Re: [RFC][PATCH 12/13] stop_machine: Remove lglock

From: Paul E. McKenney
Date: Wed Jun 24 2015 - 23:24:02 EST

Next message: Darren Hart: "Re: [PATCH] dell-laptop: Fix allocating & freeing SMI buffer page"
Previous message: Steven Rostedt: "Re: [PATCH V2] trace-cmd: add option to group like comms for profile"
In reply to: Peter Zijlstra: "Re: [RFC][PATCH 12/13] stop_machine: Remove lglock"
Next in thread: Peter Zijlstra: "Re: [RFC][PATCH 12/13] stop_machine: Remove lglock"
Messages sorted by: [ date ] [ thread ] [ subject ] [ author ]

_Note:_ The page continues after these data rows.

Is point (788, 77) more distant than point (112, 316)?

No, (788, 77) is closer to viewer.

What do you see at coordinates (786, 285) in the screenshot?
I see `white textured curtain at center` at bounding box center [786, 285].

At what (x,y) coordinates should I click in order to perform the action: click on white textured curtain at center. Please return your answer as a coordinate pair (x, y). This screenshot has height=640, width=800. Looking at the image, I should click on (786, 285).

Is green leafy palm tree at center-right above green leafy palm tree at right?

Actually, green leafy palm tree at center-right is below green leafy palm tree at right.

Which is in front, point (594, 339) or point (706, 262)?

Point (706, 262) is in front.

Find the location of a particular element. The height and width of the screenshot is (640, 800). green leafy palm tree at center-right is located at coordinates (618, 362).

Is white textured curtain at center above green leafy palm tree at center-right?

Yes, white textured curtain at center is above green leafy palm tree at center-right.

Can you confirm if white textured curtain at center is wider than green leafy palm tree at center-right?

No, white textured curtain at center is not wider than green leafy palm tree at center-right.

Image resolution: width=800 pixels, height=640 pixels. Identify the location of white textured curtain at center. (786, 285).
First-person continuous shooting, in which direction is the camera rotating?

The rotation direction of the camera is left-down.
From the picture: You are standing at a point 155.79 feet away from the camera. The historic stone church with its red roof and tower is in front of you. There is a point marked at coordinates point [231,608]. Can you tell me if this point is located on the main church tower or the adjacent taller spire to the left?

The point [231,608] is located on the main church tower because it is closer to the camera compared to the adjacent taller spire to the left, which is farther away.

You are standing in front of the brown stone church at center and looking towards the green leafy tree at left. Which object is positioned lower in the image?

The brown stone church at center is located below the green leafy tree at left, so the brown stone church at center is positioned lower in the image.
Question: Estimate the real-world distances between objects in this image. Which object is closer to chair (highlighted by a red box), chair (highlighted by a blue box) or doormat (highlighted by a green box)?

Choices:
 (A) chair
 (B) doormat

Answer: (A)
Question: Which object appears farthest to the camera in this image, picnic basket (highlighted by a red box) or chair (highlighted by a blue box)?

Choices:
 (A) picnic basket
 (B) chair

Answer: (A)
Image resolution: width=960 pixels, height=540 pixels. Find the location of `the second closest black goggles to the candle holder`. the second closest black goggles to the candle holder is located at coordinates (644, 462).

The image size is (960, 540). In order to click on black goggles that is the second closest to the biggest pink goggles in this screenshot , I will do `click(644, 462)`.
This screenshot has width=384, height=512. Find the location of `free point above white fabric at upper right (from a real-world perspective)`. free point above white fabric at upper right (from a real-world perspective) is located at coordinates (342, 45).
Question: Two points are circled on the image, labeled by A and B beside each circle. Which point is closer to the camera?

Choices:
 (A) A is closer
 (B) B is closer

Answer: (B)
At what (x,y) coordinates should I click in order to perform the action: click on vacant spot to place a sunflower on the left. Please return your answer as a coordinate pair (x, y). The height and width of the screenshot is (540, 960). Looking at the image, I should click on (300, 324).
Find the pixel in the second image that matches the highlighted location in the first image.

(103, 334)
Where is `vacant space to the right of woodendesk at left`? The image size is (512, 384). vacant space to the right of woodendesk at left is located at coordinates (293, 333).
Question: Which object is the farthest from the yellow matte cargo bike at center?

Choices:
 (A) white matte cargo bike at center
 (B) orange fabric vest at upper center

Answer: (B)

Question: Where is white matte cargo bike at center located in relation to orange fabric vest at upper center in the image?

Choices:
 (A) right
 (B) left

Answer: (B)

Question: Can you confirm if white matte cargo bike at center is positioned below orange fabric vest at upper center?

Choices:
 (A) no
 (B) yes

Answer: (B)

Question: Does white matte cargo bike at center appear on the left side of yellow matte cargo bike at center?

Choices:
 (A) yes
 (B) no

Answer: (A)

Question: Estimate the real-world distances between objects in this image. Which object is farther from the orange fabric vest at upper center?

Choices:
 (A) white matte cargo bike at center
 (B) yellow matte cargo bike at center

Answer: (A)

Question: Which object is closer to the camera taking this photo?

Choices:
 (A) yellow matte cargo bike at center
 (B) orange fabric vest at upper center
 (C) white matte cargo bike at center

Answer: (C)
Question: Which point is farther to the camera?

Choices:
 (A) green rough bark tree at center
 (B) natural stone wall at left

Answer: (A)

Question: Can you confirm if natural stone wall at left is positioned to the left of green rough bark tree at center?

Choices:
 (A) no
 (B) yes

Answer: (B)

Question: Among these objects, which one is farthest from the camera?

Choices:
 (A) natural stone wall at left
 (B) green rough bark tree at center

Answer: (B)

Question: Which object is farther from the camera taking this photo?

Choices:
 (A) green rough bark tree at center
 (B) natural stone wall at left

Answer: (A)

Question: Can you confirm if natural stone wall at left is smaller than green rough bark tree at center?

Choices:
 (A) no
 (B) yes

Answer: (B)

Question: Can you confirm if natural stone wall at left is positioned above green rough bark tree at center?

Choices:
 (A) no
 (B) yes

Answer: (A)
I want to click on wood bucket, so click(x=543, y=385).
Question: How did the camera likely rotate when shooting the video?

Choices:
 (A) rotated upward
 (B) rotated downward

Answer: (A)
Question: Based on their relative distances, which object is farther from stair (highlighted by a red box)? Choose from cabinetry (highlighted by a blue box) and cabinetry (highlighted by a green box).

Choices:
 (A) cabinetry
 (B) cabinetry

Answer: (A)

On Wed, Jun 24, 2015 at 07:58:30PM +0200, Peter Zijlstra wrote:
> On Wed, Jun 24, 2015 at 10:10:17AM -0700, Paul E. McKenney wrote:
> > > The thing is, once you start bailing on this condition your 'queue'
> > > drains very fast and this is around the same time sync_rcu() would've
> > > released the waiters too.
> >
> > In my experience, this sort of thing simply melts down on large systems.
> > I am reworking this with multiple locks so as to keep the large-system
> > contention down to a dull roar.
>
> So with the MCS queue we're got less global trashing than you had with
> the start/done tickets. Only the queue head on enqueue.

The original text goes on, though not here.